Health Care

Court saves politicians from pesky citizens

June 25, 2015

Trent England

The Obama Administration would have gotten away with it too, if it weren’t for those meddling kids, er, citizens.

Actually, the Obama Administration is going to get away with breaking the law—their own law, no less. With today’s decision in King v. Burwell, Chief Justice John Roberts and five other justices step in at the last moment to prevent the unmasking of Obamacare.

As the Chief Justice notes in his opinion for the Court’s majority, Obamacare is entirely dependent on wealth redistribution. Payoffs flow through the pockets of voters into the coffers of insurance companies. The text of Obamacare says these subsidies are for customers in health insurance exchanges “established by the State.”

Why limit the subsidies? The idea seems to have been to force states to participate in, and thus become complicit with, Obamacare.

All did not go as planned. For the first time in our nation’s history, a new and massive federal entitlement program was rejected by a majority of Americans. Even more surprising, state politicians stood up for their own citizens against Washington, D.C. A majority of states refused to set up Obamacare health insurance exchanges.
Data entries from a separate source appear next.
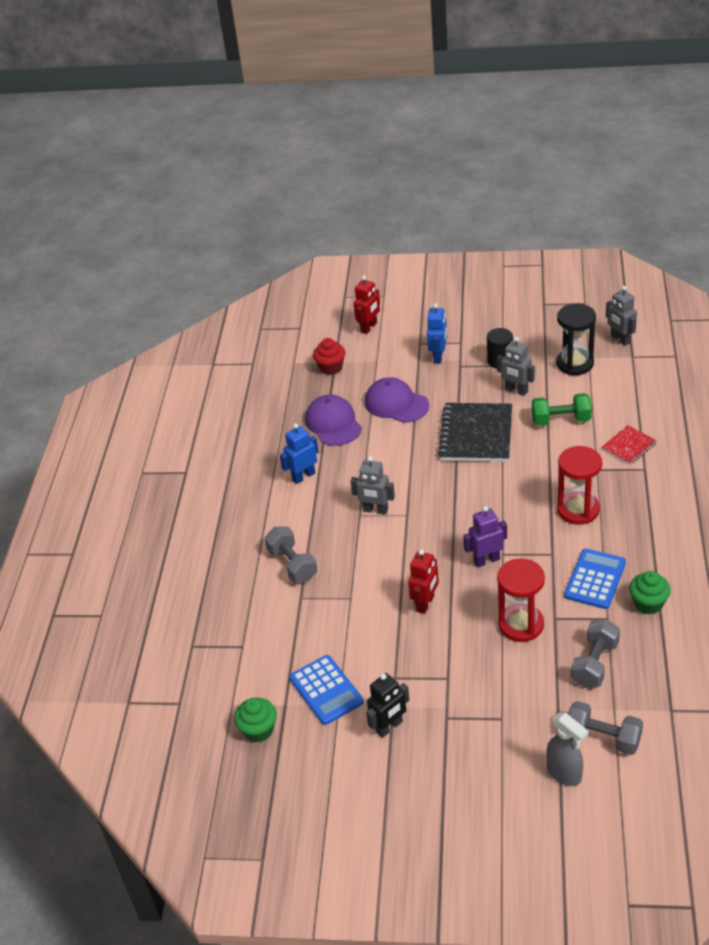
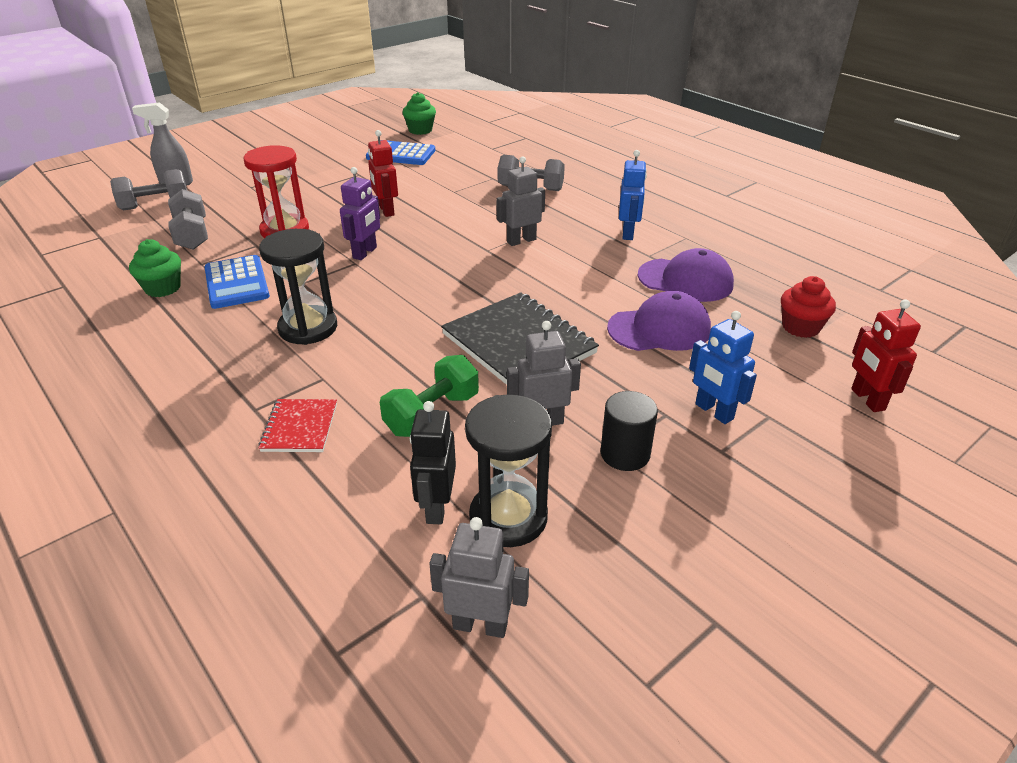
camera: 130 degrees right, 5 degrees down
(389, 727) = (332, 158): black robot -> black robot (436, 507)
(578, 510) = (308, 328): red hourglass -> black hourglass

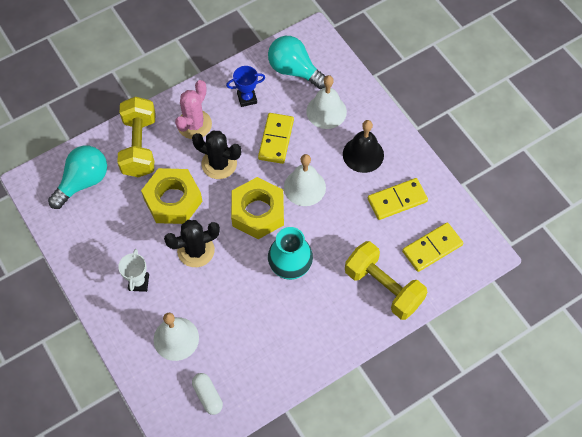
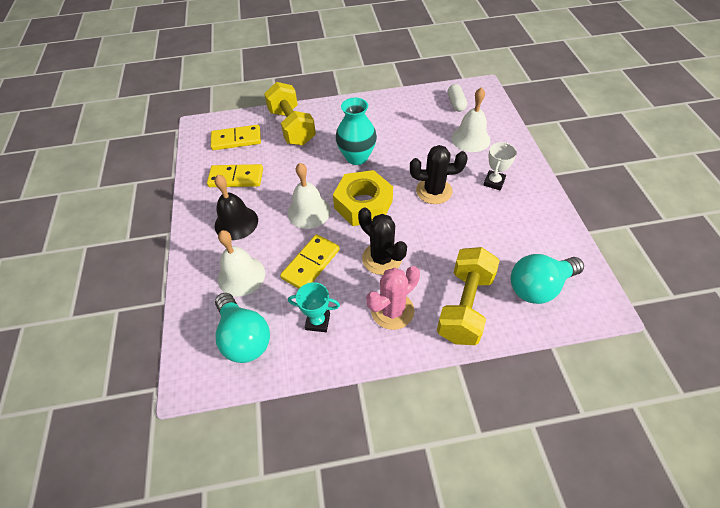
camera: 155 degrees left, 10 degrees down
(173, 200) = (442, 238): yellow nut -> none
(247, 98) = (318, 321): blue trophy -> turquoise trophy

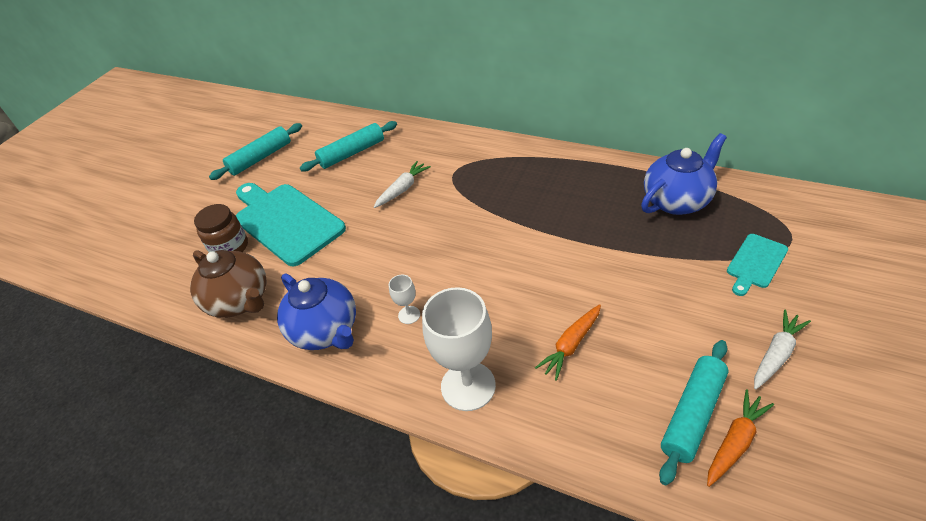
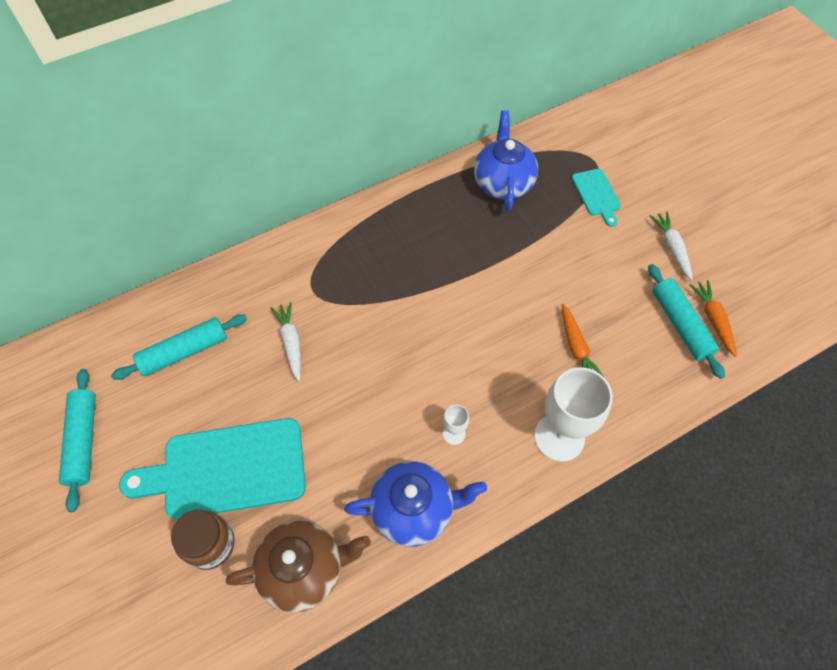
camera: 60 degrees left, 15 degrees up
(352, 153) = (184, 352): turquoise rolling pin -> turquoise rolling pin turned 60 degrees clockwise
To keep the money flowing, the Obama Administration determined to ignore the words of Obamacare and provide subsidies to customers who purchased insurance on exchanges established by states or by the federal government.

States and individuals challenged the Administration in federal court. Justice Antonin Scalia explained the case today in his dissent, which was also signed by Justices Clarence Thomas and Samuel Alito.

This case requires us to decide whether someone who buys insurance on an Exchange established by the [federal government] gets tax credits. You would think the answer would be obvious—so obvious there would hardly be a need for the Supreme Court to hear a case about it. In order to receive any money under §36B, an individual must enroll in an insurance plan through an “Exchange established by the State.” The Secretary of Health and Human Services is not a State. So an Exchange established by the Secretary is not an Exchange established by the State—which means people who buy health insurance through such an Exchange get no money under §36B.

Chief Justice Roberts retorts that “Congress passed the Affordable Care Act to improve health insurance markets, not destroy them.” The Court, he writes, “must interpret the Act in a way that is consistent with the former, and avoids the latter.”

Of course, if every state had accepted Obamacare, this dispute would not even exist. If most states had gone along, enforcing the text of Obamacare would not threatened to “destroy” it. The trouble, for Obamacare and Chief Justice Roberts, is the American people.

The American people, acting through their state elected officials, threatened to unmask Obamacare. Refusing to establish state exchanges and then enforcing the law as written would have slashed subsidies that flow to Obamacare’s big business backers. This might have compelled Congress and the President to do what the people wanted—to significantly change or entirely eliminate Obamacare.

Responsibility remains with Congress and the next President to solve the many problems created by Obamacare. Yet with today’s decision, Chief Justice Roberts saves Obamacare not only from itself, but from the meddling of citizens and state elected officials who believed we live in a nation of laws.